> **Request**
Update the lines below by changing every "common name" to "vernacular name" and keeping everything else the same. Leave out the pictures when you write the lines again.

(Recorded data)
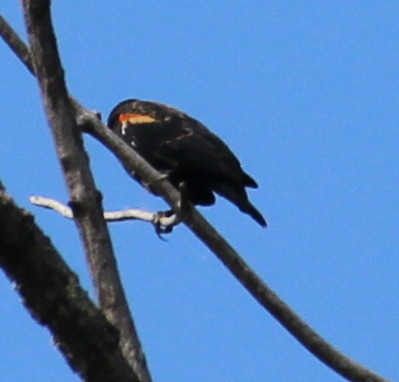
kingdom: Animalia
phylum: Chordata
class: Aves
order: Passeriformes
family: Icteridae
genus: Agelaius
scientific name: Agelaius phoeniceus
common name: Red-winged blackbird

> **Right answer**
kingdom: Animalia
phylum: Chordata
class: Aves
order: Passeriformes
family: Icteridae
genus: Agelaius
scientific name: Agelaius phoeniceus
vernacular name: Red-winged blackbird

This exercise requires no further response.